Keep the baby bird's home in a dim place not directly under lights. Also, lay a towel over the top of the box with a corner open to provide air and some light. Clean the cage bedding every couple days to get rid of droppings.
Keep an eye on the growth, which should happen each day noticeably. You will be able to tell the bird is growing from foot and feather development, and color changes. Notice the baby bird's energy level as well. He should want to eat and stretch towards you when you bring your hands down.

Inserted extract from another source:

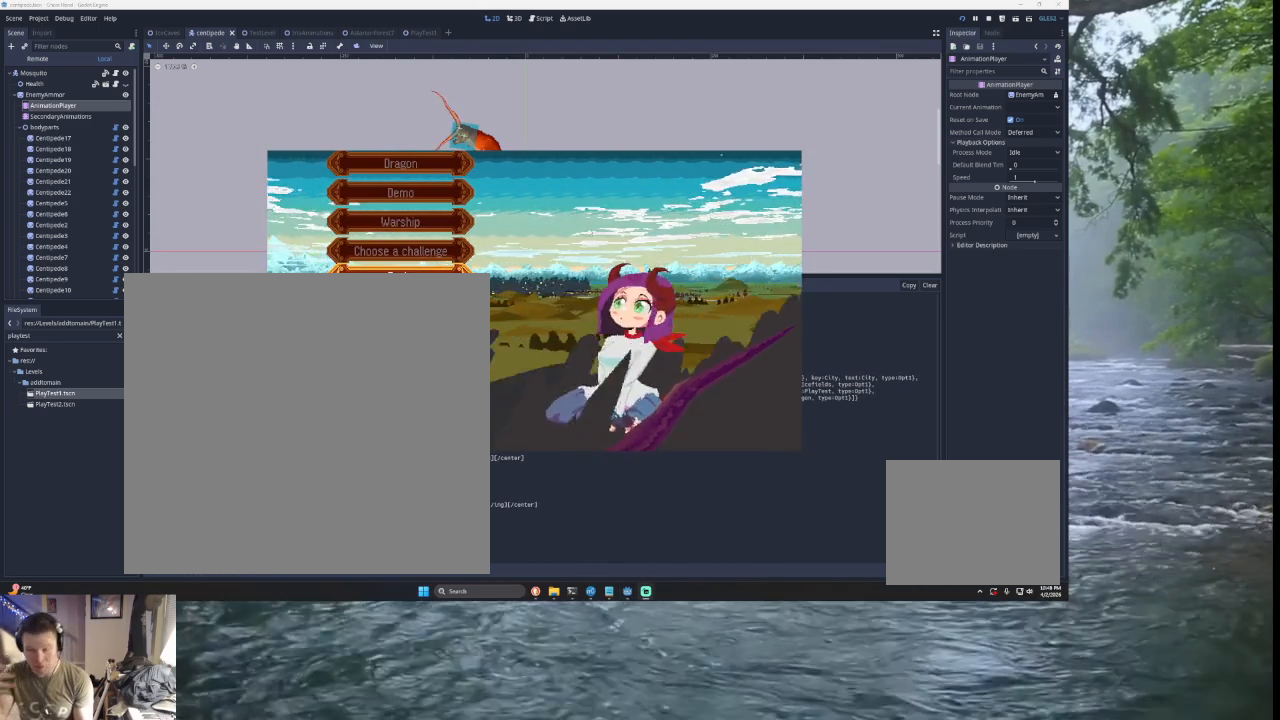
Gameplay with a controller (PlayStation layout); each line is a JSON object with the inputs held at the frame after it. "events" lists button and stick changes between this image and that frame as [ms after this image, input, new state], when the widget could be followed in between.
{"buttons": [], "left_stick": "up", "right_stick": "center", "events": [[333, "left_stick", "up"]]}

Do not provide the baby bird with ANY water whatsoever, as this will make the bird sick. The bird receives enough hydration from the food it eats. Use a plastic syringe to feed the bird, and make sure all food given to the bird is warmed slightly.
Feed the baby bird only chopped up wingless fruit flies, meal worms, wax worms, and crickets. You must feed the baby bird every 15 to 20 minutes when you are awake. This schedule will only last about 2 weeks, and after that, you can decrease the consistency with which you feed the baby bird. After a while, you will be able to tell when the baby bird is hungry, since he will open his mouth and put his head back. Do not feed the bird any dairy or meat products that you eat, grains, fruits, earthworms and bugs such as ants or caterpillars.

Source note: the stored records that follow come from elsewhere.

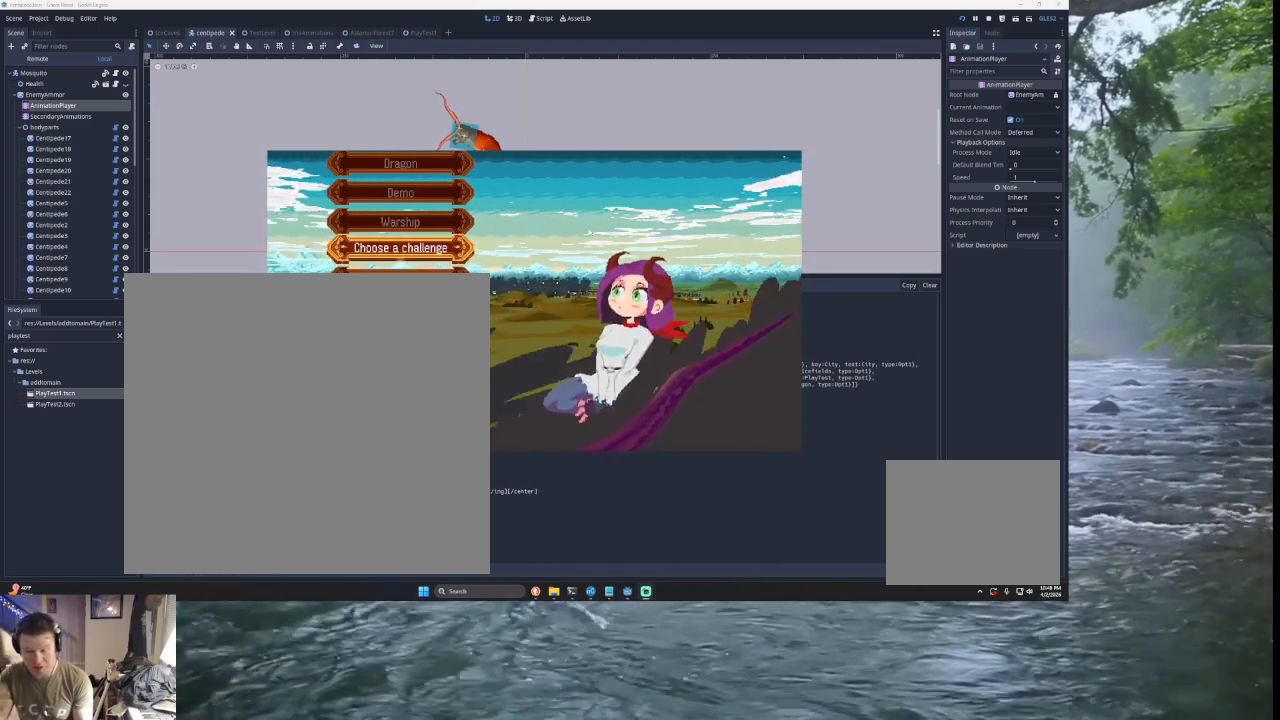
{"buttons": [], "left_stick": "center", "right_stick": "center", "events": [[33, "left_stick", "center"], [100, "left_stick", "up"], [300, "left_stick", "center"]]}
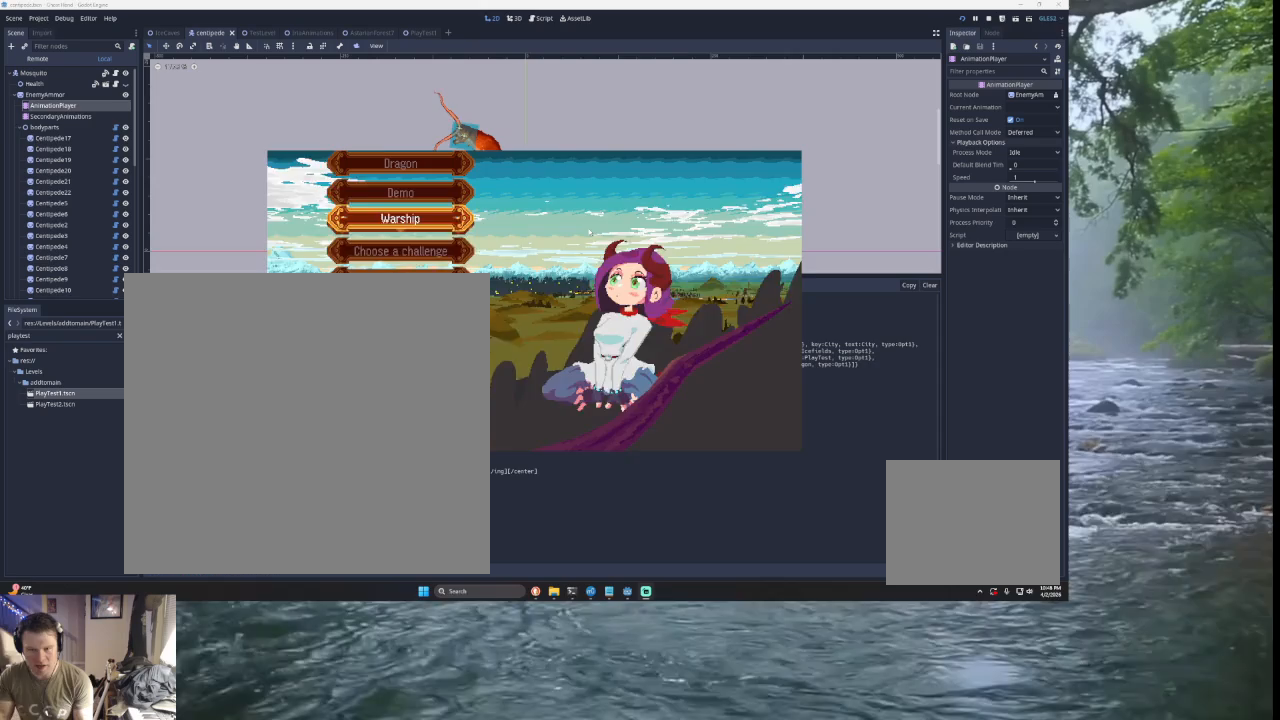
{"buttons": [], "left_stick": "down", "right_stick": "center", "events": [[67, "left_stick", "down"], [200, "left_stick", "center"], [500, "left_stick", "down"]]}
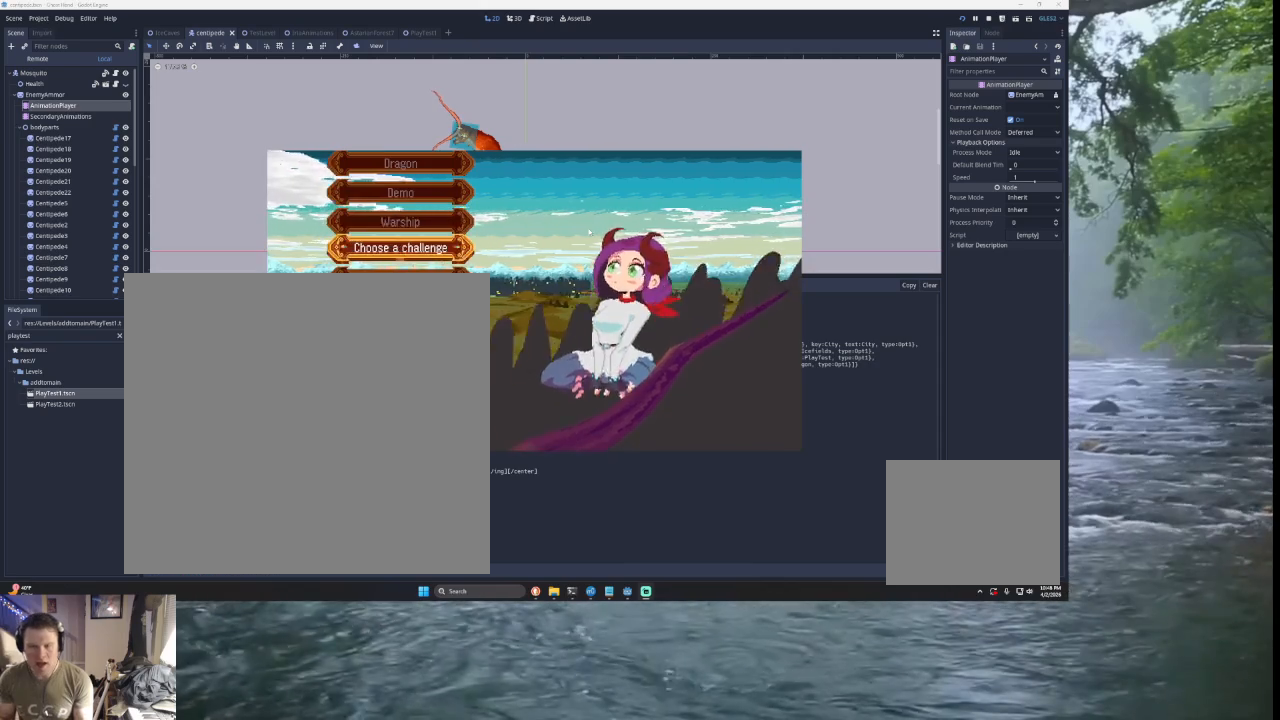
{"buttons": [], "left_stick": "center", "right_stick": "center", "events": [[133, "left_stick", "center"], [200, "left_stick", "down"], [333, "left_stick", "center"]]}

Keep the bird box in a dark area during the night for the first week or two, to help the baby bird learn to sleep for eight hours a night. This will help it gain strength and get on a sleeping pattern.
Notice the rate that the baby bird's feathers are growing in. They should slowly start to grow in within a couple of weeks, and may have all of its feathers within a month.
Help the bird learn to fly. At about a month, the bird will officially be a fledgling. Take it out of the box often and hold it in your hand, slowly moving it up and down to help the bird get used to gravity and learn how to stretch out its wings.